> PROBLEM
From the line with "Identify the document" to the final line, print the records exactly as they are.

━━━━━ DATA ━━━━━

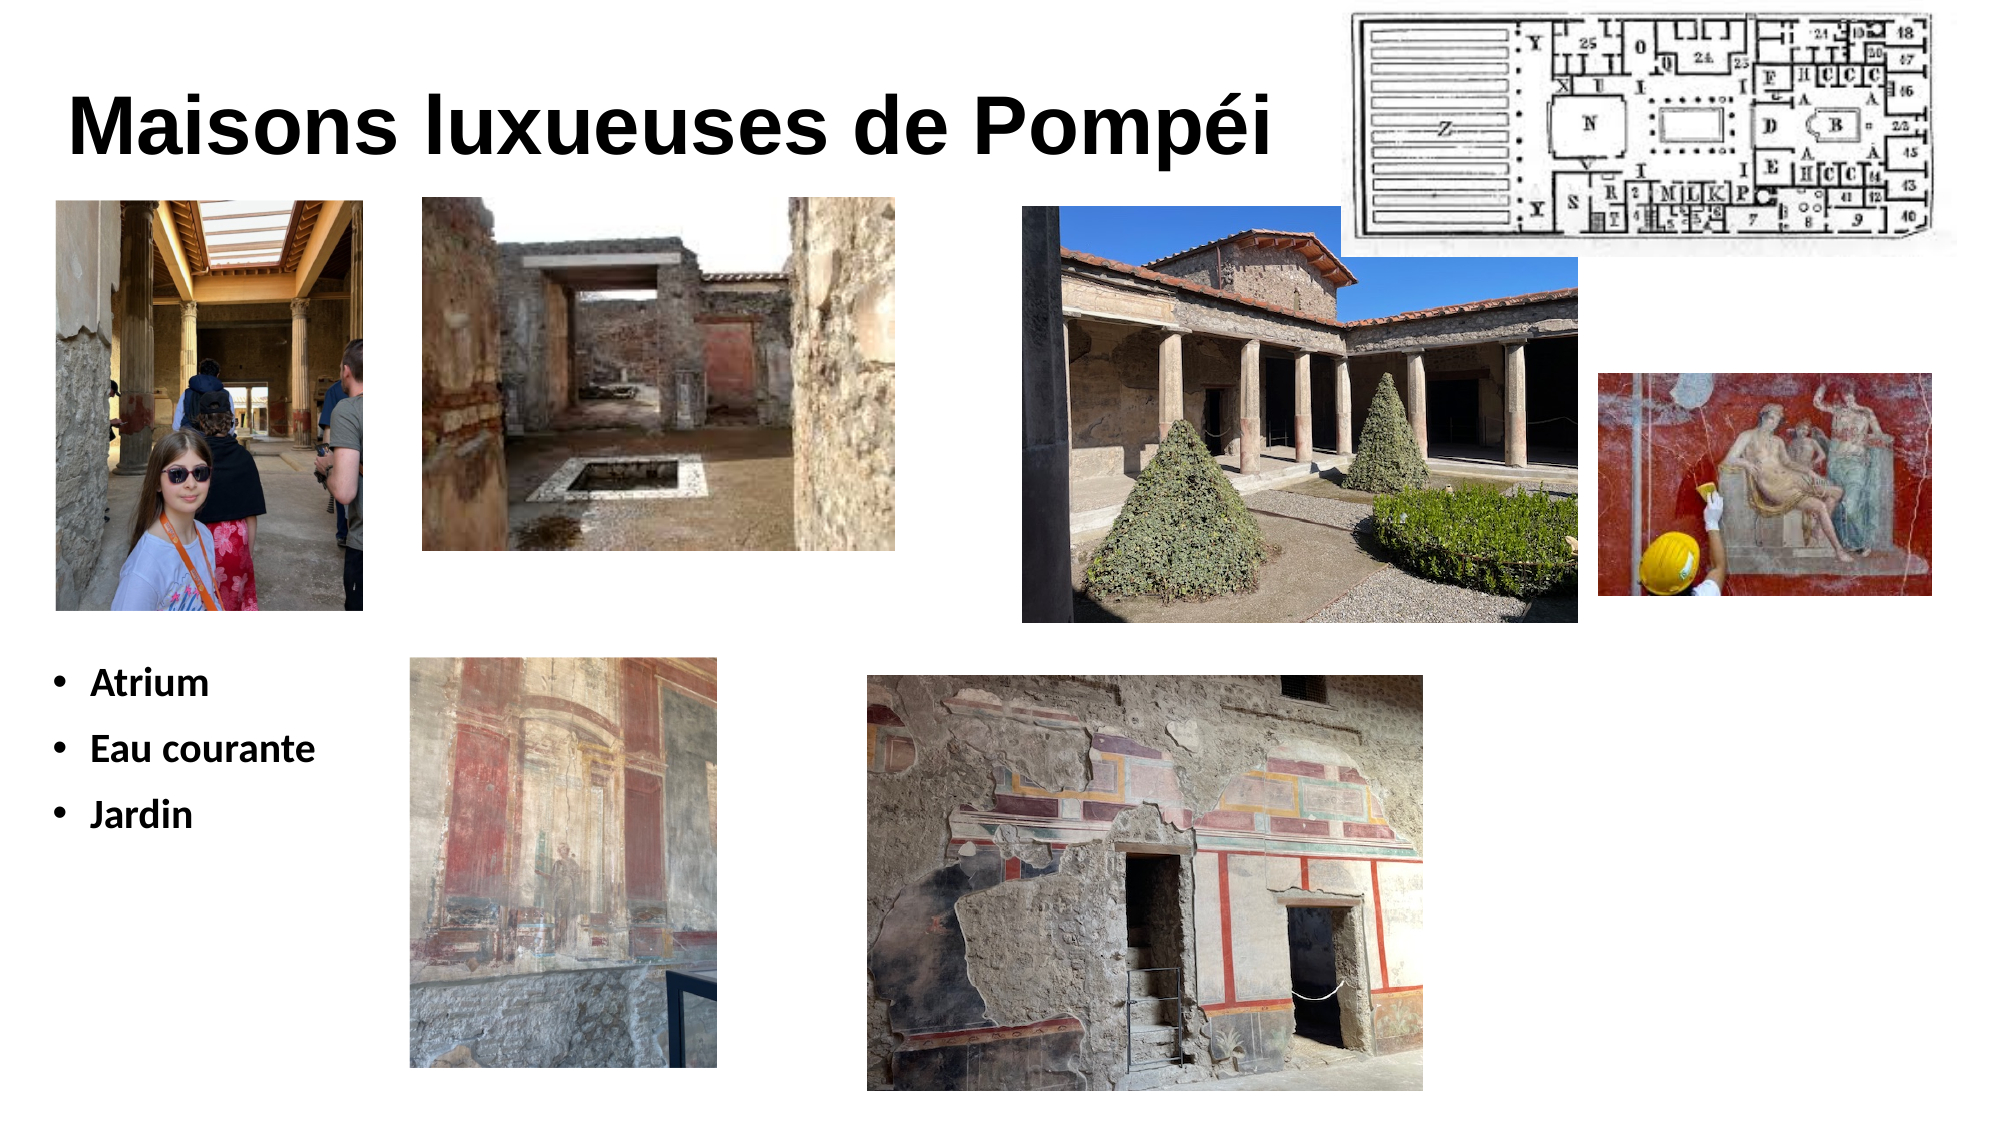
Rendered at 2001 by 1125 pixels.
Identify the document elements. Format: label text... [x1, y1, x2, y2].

picture [422, 197, 895, 551]
title Maisons luxueuses de Pompéi [52, 18, 1341, 237]
picture [3, 201, 414, 610]
list Atrium Eau courante Jardin [37, 653, 1792, 1090]
picture [1598, 373, 1932, 596]
picture [1022, 0, 1957, 623]
picture [867, 674, 1423, 1091]
picture [357, 658, 768, 1068]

━━━━━

> TASK OUTPUT
Identify the document elements. Format: label text... [x1, y1, x2, y2].

picture [422, 197, 895, 551]
title Maisons luxueuses de Pompéi [52, 18, 1341, 237]
picture [3, 201, 414, 610]
list Atrium Eau courante Jardin [37, 653, 1792, 1090]
picture [1598, 373, 1932, 596]
picture [1022, 0, 1957, 623]
picture [867, 674, 1423, 1091]
picture [357, 658, 768, 1068]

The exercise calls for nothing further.